#### [Aim of the task]
Transcribe the listing that follows in full, omitting pictures.

Data segment START

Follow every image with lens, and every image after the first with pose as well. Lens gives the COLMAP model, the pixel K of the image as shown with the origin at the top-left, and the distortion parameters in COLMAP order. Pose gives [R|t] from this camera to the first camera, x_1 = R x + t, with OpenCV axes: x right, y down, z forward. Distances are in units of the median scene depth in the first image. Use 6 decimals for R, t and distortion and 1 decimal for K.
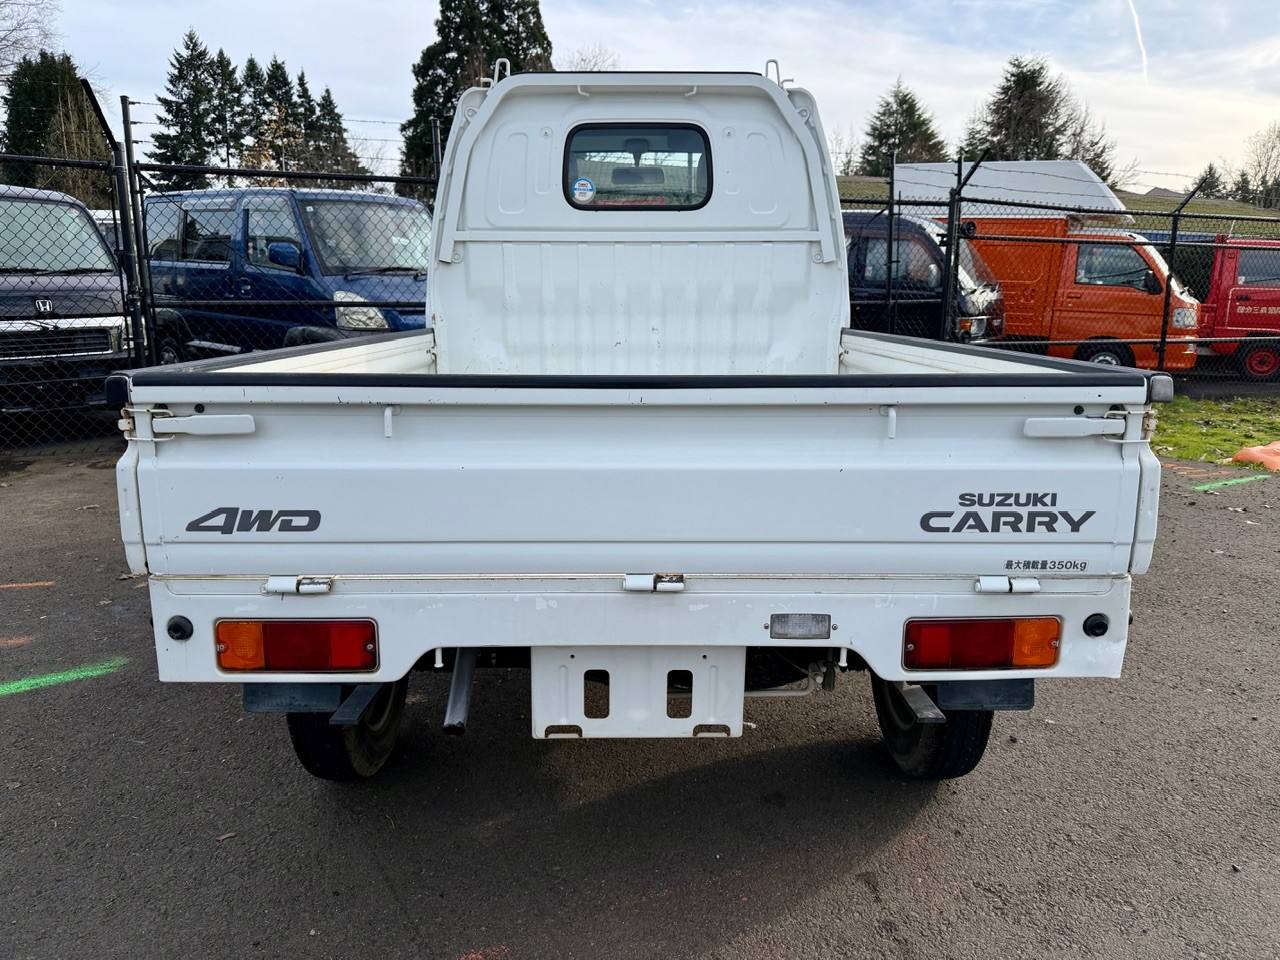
lens RADIAL K [[905.0, 0, 644.4], [0, 905.0, 492.5], [0, 0, 1]] dist [0.036501, -0.045067]
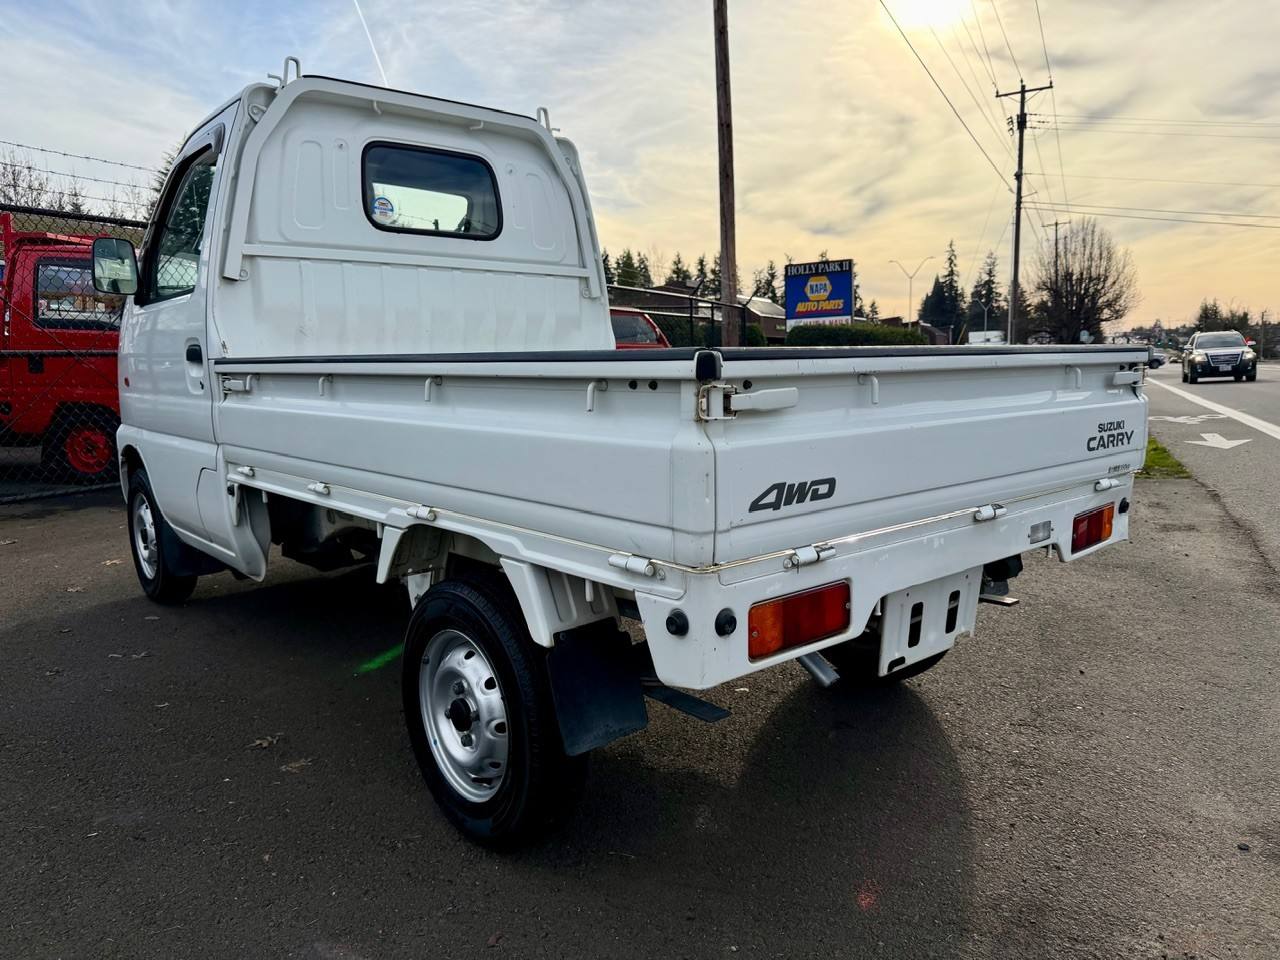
lens RADIAL K [[905.0, 0, 642.5], [0, 905.0, 478.6], [0, 0, 1]] dist [0.036501, -0.045067]
pose [[0.754673, -0.098869, 0.648609, -0.514135], [0.151084, 0.988201, -0.025155, 0.006179], [-0.638469, 0.116978, 0.760706, 0.148430]]
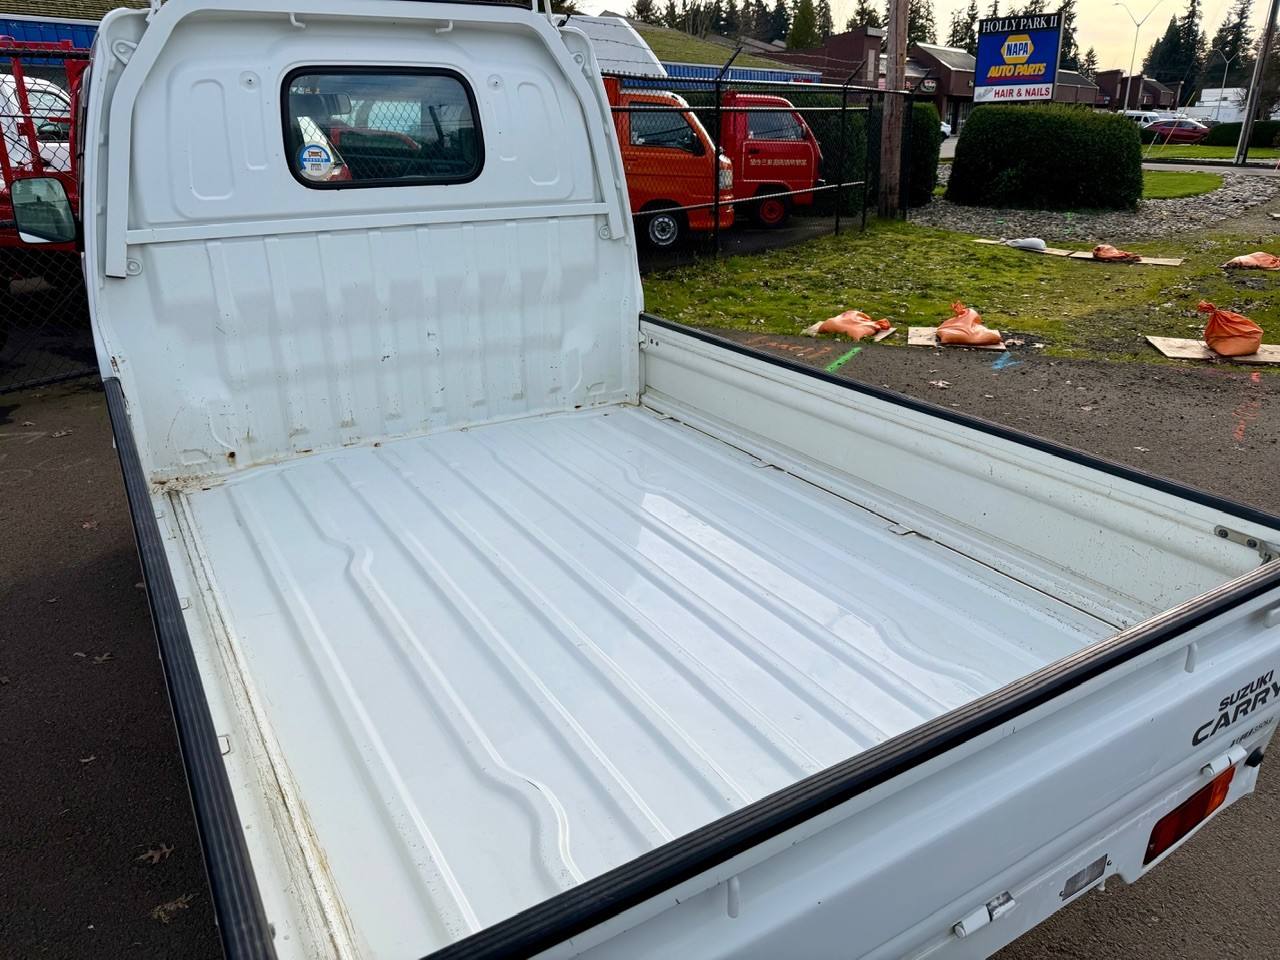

Data segment END

#### [Reply]
Follow every image with lens, and every image after the first with pose as well. Lens gives the COLMAP model, the pixel K of the image as shown with the origin at the top-left, and the distortion parameters in COLMAP order. Pose gives [R|t] from this camera to the first camera, x_1 = R x + t, with OpenCV axes: x right, y down, z forward. Distances are in units of the median scene depth in the first image. Use 6 decimals for R, t and distortion and 1 decimal for K.
lens RADIAL K [[905.0, 0, 644.4], [0, 905.0, 492.5], [0, 0, 1]] dist [0.036501, -0.045067]
lens RADIAL K [[905.0, 0, 642.5], [0, 905.0, 478.6], [0, 0, 1]] dist [0.036501, -0.045067]
pose [[0.754673, -0.098869, 0.648609, -0.514135], [0.151084, 0.988201, -0.025155, 0.006179], [-0.638469, 0.116978, 0.760706, 0.148430]]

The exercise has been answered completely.